In caso contrario, se si arrivasse al voto con i ministri schierati gli uni contro gli altri, anche quell'esigua possibilità di riappacificazione svanirebbe. Salvini eviterebbe comunque la crisi immediata. Lo ha già fatto chiaramente capire ai suoi ufficiali. Ma da quel momento sarebbe guerra aperta e su tutti i fronti. L'obiettivo della Lega non sarebbe più, come è stato sinora e come in parte ancora è, tenere in vita il governo quanto più a lungo possibile il governo per vampirizzare progressivamente i consensi degli alleati. La missione diventerebbe quella di combatterli su ogni singolo provvedimento per esasperarli e costringerli a rompere, assumendosi la responsabilità del tracollo.
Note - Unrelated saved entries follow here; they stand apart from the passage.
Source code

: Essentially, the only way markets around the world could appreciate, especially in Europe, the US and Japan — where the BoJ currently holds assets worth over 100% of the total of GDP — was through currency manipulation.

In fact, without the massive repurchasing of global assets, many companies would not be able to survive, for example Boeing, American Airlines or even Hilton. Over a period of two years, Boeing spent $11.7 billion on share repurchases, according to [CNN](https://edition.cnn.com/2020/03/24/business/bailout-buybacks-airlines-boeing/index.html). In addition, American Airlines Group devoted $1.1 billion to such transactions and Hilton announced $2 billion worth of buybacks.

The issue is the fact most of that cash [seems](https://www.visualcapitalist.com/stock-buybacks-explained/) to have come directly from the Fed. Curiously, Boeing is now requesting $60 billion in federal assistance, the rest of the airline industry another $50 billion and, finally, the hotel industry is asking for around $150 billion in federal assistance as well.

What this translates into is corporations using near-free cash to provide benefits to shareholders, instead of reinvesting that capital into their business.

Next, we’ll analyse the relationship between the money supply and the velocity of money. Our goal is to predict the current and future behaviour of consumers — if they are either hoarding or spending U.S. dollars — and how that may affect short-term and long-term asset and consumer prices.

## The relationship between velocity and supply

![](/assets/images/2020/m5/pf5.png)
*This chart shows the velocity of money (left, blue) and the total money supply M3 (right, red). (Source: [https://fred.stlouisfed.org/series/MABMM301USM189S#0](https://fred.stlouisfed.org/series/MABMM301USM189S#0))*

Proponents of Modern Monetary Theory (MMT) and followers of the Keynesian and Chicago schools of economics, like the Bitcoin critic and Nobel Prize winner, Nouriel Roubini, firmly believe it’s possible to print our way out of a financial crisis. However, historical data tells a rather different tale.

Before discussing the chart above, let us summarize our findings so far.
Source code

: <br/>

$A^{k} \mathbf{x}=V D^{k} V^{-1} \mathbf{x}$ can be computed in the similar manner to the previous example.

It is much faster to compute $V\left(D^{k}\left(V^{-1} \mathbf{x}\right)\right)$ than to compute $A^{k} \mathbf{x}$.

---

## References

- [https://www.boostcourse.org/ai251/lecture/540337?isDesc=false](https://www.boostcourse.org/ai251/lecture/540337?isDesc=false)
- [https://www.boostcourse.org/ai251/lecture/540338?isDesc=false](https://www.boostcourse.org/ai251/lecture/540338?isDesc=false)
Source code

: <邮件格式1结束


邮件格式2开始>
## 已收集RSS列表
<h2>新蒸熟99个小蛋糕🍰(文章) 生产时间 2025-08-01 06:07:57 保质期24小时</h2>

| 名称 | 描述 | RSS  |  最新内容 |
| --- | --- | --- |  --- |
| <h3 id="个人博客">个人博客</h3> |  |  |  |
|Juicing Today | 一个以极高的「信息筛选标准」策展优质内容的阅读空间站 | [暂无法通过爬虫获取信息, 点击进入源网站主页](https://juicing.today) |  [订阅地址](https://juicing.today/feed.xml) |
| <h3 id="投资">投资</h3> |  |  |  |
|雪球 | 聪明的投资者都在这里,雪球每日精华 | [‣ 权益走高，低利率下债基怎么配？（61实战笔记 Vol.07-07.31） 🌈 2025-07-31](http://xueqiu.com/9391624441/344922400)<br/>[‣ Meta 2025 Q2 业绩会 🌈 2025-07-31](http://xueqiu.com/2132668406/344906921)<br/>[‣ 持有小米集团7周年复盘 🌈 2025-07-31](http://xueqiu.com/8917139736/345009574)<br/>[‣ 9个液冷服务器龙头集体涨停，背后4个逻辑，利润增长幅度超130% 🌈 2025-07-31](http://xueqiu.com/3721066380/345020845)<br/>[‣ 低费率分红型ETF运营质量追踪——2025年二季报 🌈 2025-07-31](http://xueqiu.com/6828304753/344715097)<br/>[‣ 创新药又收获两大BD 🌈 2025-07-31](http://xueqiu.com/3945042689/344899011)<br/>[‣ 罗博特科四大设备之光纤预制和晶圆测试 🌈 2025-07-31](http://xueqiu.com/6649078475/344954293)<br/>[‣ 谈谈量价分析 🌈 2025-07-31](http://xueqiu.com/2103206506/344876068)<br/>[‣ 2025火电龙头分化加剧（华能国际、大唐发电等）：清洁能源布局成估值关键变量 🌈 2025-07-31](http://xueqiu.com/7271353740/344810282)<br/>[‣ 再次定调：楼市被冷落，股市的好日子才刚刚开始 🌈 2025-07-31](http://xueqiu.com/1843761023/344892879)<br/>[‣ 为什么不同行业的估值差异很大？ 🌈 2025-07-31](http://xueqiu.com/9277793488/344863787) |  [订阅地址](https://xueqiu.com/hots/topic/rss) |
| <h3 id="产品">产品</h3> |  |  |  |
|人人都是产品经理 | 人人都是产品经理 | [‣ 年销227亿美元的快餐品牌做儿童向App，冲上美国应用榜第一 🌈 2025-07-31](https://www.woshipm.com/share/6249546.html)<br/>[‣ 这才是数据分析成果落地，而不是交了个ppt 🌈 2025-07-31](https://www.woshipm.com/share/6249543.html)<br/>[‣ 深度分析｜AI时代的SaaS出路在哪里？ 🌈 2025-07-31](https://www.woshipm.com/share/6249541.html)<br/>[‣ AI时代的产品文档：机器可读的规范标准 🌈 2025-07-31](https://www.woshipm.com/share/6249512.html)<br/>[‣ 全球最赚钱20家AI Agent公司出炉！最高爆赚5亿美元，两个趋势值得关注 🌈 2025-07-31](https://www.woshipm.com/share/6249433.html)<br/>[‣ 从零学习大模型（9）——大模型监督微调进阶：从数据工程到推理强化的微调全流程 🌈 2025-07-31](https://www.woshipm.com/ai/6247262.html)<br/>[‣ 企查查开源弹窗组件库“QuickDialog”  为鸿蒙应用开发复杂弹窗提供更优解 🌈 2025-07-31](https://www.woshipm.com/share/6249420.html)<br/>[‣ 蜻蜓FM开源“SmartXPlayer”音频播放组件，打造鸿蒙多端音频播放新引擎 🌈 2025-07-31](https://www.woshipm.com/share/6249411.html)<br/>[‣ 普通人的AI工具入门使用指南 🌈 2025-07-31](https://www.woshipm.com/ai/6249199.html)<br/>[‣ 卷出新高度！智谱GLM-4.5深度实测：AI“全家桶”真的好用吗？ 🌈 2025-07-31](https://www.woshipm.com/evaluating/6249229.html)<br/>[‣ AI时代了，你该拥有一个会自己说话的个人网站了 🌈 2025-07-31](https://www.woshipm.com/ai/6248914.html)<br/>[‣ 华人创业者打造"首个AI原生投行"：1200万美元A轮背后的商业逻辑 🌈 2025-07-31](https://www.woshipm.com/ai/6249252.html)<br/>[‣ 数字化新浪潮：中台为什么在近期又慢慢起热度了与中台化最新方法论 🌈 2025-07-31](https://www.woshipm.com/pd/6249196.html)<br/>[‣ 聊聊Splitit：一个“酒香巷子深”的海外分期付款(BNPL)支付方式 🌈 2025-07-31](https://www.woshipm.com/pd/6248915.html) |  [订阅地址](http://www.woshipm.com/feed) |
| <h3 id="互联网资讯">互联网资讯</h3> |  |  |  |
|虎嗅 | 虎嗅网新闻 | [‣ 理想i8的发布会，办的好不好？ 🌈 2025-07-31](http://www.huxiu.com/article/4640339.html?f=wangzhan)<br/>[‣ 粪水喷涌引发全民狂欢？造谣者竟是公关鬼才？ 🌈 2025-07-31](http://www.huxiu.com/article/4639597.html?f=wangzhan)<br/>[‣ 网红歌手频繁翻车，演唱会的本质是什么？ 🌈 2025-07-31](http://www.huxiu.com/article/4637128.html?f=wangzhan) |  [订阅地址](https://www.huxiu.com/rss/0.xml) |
Un peso che, sin dagli esordi del governo gialloverde, Salvini intende evitare a ogni costo di accollarsi.

Per il vicepremier verde non sarà difficile convincere i suoi a muoversi in questa bellicosa direzione. Il grosso dello stato maggiore leghista non vede l'ora di liquidare i soci e fosse per loro lo avrebbero probabilmente già fatto. La diga, sin qui, è stata rappresentata praticamente solo dal capo.

Sulla carta l'esito meno lacerante, le dimissioni rassegnate da Siri a denti stretti ma senza essere cacciato ufficialmente, non è escluso. I leghisti non esitano infatti ad ammettere che se i 5S si fossero mossi in altro modo, cercando di concordare una soluzione invece di partire all'attacco come mai prima era successo in questi mesi, Siri si sarebbe anche potuto sacrificare. Probabilmente lo stesso Di Maio ne è e ne era consapevole. Solo che una soluzione raggiunta senza il fragore dello scontro diretto non gli sarebbe servita a niente. La “guerra di Siri” risponde infatti a diverse esigenze. E' certamente una chiamata alle armi in nome dell'unica vera bandiera che il Movimento abbia sempre sventolato, il cuore del dna pentastellato, cioè il giustizialismo e in particolare quello che colpisce i politici. Ma non c'è solo questo. Di Maio mira anche a dipingere di azzurro, il colore forzista, i verdi vessilli leghisti: la campagna su Siri mira a imporre un'immagine della Lega molto simile a quella di Fi, un partito in odore di mafia almeno in alcuni suoi lembi, un partito che non ha mai reciso davvero i legami con Arcore, tanto che Arata, l'industriale dell'eolico che avrebbe secondo gli inquirenti erogato la tangente per Siri e il cui figlio è stato assunto da Giorgetti, è dipinto dai 5S come, “uomo di raccordo” tra Lega e Fi. Ma forse ancora più importante di queste due spinte è la terza: dimostrare che il Movimento non è affatto subordinato alla Lega e che se del caso è pronto a mettere il ruggente Salvini ruvidamente al tappeto. Su Siri Di Maio non cercava una soluzione pacifica. Voleva una prova di forza.

Per questa via, però, i rapporti tra i due partiti, già compromessi, hanno finito di guastarsi e quelli tra i due leader hanno subìto un colpo micidiale. In particolare le accuse, velate ma neppure troppo, di combutta con la mafia sono state vissute dal Carroccio come un affronto intollerabile. Alla fine Di Maio la spunterà nel braccio di ferro su Siri perché, per come ha messo le cose, non può permettersi di uscire sconfitto. Potrebbe essere la proverbiale vittoria di Pirro.